Dari sini, dapat dipahami makna hadis di atas, bahwa puasa yang benar adalah milik Allah, sebab hanya Allah yang mampu untuk selamanya tidak makan-minum. Allah pula yang mampu mencurahkan Rahmat (memberi makan, minum) pada selainnya. Sedangkan manusia hanya dapat melaksanakan semampunya. Benar pula, bahwa Allah sendiri yang membalas pahala puasa, bahkan dalam salah-satu judul pembahasan dalam buku ini, Darmawan memaparkan pendapat Ibn ‘Arabi, bukan saja Allah yang memberi ganjaran, lebih dari itu balasannya itu adalah Allah itu sendiri.
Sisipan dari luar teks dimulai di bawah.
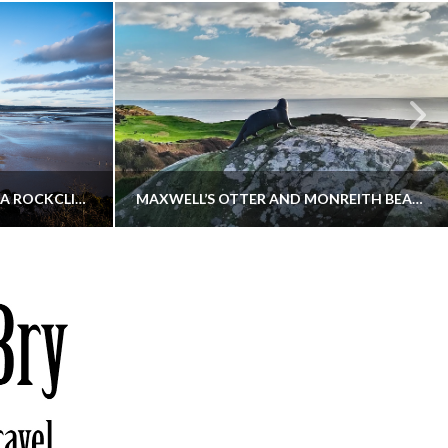
KIPPFORD TO SANDYHILLS VIA ROCKCLIFFE
MAXWELL’S OTTER AND MONREITH BEACH CIRCULAR
THATGUYBRY
S, WALKING
DUMFRIES & GALLOWAY, SCOTLAND, WALKING
6
DECEMBER 19, 2025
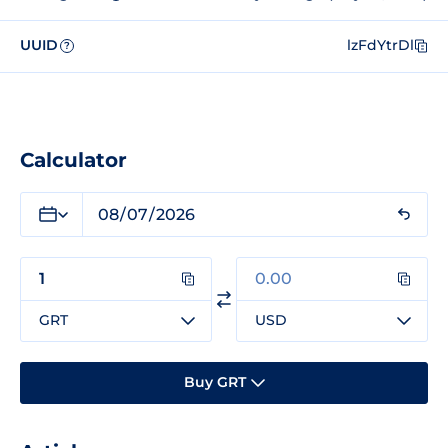
UUID
lzFdYtrDl
?
Calculator
GRT
USD
Buy GRT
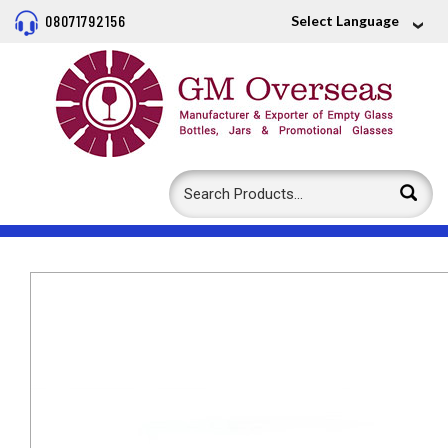
08071792156
Select Language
Maksudnya, orang yang berpuasa dengan benar, dia menjadi “mirip” dengan Tuhan, pastilah ia menjadi manifestasi Tuhan di dunia, perpanjangan tangan Tuhan, alat Tuhan untuk menebar cinta dan kasih. 
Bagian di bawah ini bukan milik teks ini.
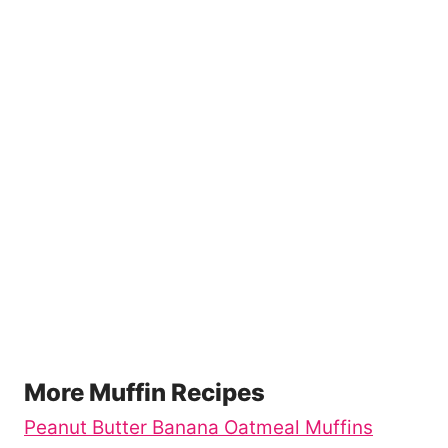
More Muffin Recipes
Peanut Butter Banana Oatmeal Muffins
Baca Juga:  Multiple Intelligences Sebagai Strategi Pengajaran Masa Kini

Sejauh itu pentingnya puasa, sehingga mengantarkan pelakunya menjadi mirip dengan Tuhan, dengan kata lain hidup selaras dengan kehendak Allah. Oleh karenanya, beroleh kebahagiaan sejak di dunia, hingga di akhirat. Namun justru kita jarang merenunginya dan lebih memilih menjalankan puasa secara formal saja. Sehingga, meski berkesempatan mendapatkan balasan langsung dari Allah, bahkan Allah sendiri balasannya, kita justru hanya menjadi orang yang hanya memperoleh lapar dan haus.

Buku Puasa Sufistik Mereguk Pesan-Pesan Batin Ibadah Puasa karya Darmawan ini, sangat baik untuk menginspirasi kita agar lebih memahami hakikat puasa, yang tidak hanya zahirnya saja, namun juga—bahkan cenderung pada—batinnya. Sebab, jika secara zahir kita memperoleh lapar dan haus, maka secara batin kita memperoleh pemilik seluruh alam, Allah, Tuhan Yang Maha pengasih. Apalagi hadiah yang lebih baik dari itu?